Work order.
Pull out every line of text read from the pictures below and copy each one as it stands, in order. Leave the pictures out of your answer.

Provided data.
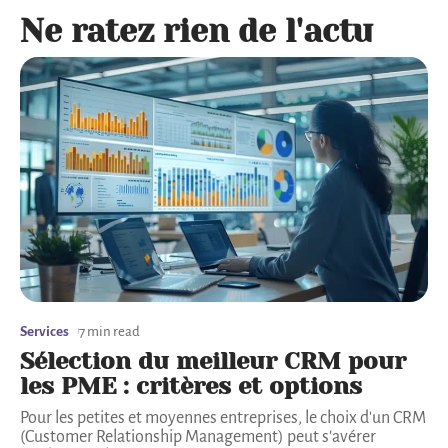
Ne ratez rien de l'actu
Services
7 min read
Sélection du meilleur CRM pour
les PME : critères et options
Pour les petites et moyennes entreprises, le choix d'un CRM
(Customer Relationship Management) peut s'avérer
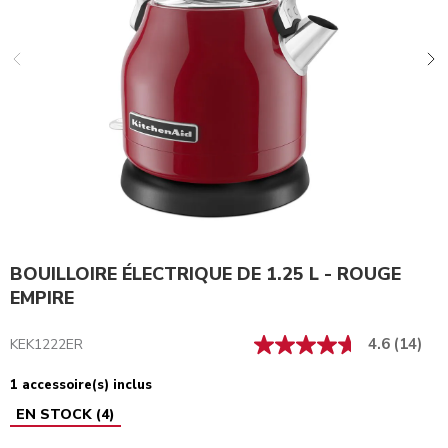
BOUILLOIRE ÉLECTRIQUE DE 1.25 L - ROUGE
EMPIRE
4.6
(14)
KEK1222ER
1 accessoire(s) inclus
EN STOCK
(
4
)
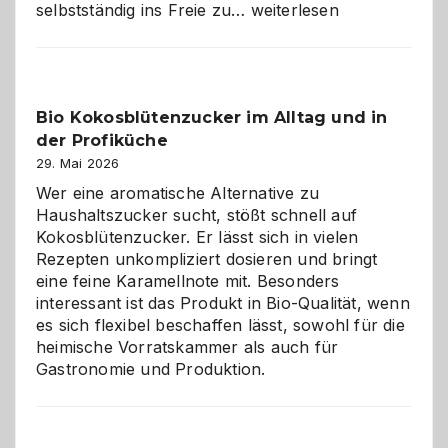
Wenn
selbstständig ins Freie zu…
weiterlesen
der
beste
Freund
in
Bio Kokosblütenzucker im Alltag und in
Gefahr
der Profiküche
ist:
Brandschutz
29. Mai 2026
für
Wer eine aromatische Alternative zu
Hunde
Haushaltszucker sucht, stößt schnell auf
im
Kokosblütenzucker. Er lässt sich in vielen
eigenen
Rezepten unkompliziert dosieren und bringt
Zuhause
eine feine Karamellnote mit. Besonders
interessant ist das Produkt in Bio-Qualität, wenn
es sich flexibel beschaffen lässt, sowohl für die
heimische Vorratskammer als auch für
Gastronomie und Produktion.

Result of this task.
Ne ratez rien de l'actu
Services
7 min read
Sélection du meilleur CRM pour
les PME : critères et options
Pour les petites et moyennes entreprises, le choix d'un CRM
(Customer Relationship Management) peut s'avérer
BOUILLOIRE ÉLECTRIQUE DE 1.25 L - ROUGE
EMPIRE
4.6
(14)
KEK1222ER
1 accessoire(s) inclus
EN STOCK
(
4
)
Wenn
selbstständig ins Freie zu…
weiterlesen
der
beste
Freund
in
Bio Kokosblütenzucker im Alltag und in
Gefahr
der Profiküche
ist:
Brandschutz
29. Mai 2026
für
Wer eine aromatische Alternative zu
Hunde
Haushaltszucker sucht, stößt schnell auf
im
Kokosblütenzucker. Er lässt sich in vielen
eigenen
Rezepten unkompliziert dosieren und bringt
Zuhause
eine feine Karamellnote mit. Besonders
interessant ist das Produkt in Bio-Qualität, wenn
es sich flexibel beschaffen lässt, sowohl für die
heimische Vorratskammer als auch für
Gastronomie und Produktion.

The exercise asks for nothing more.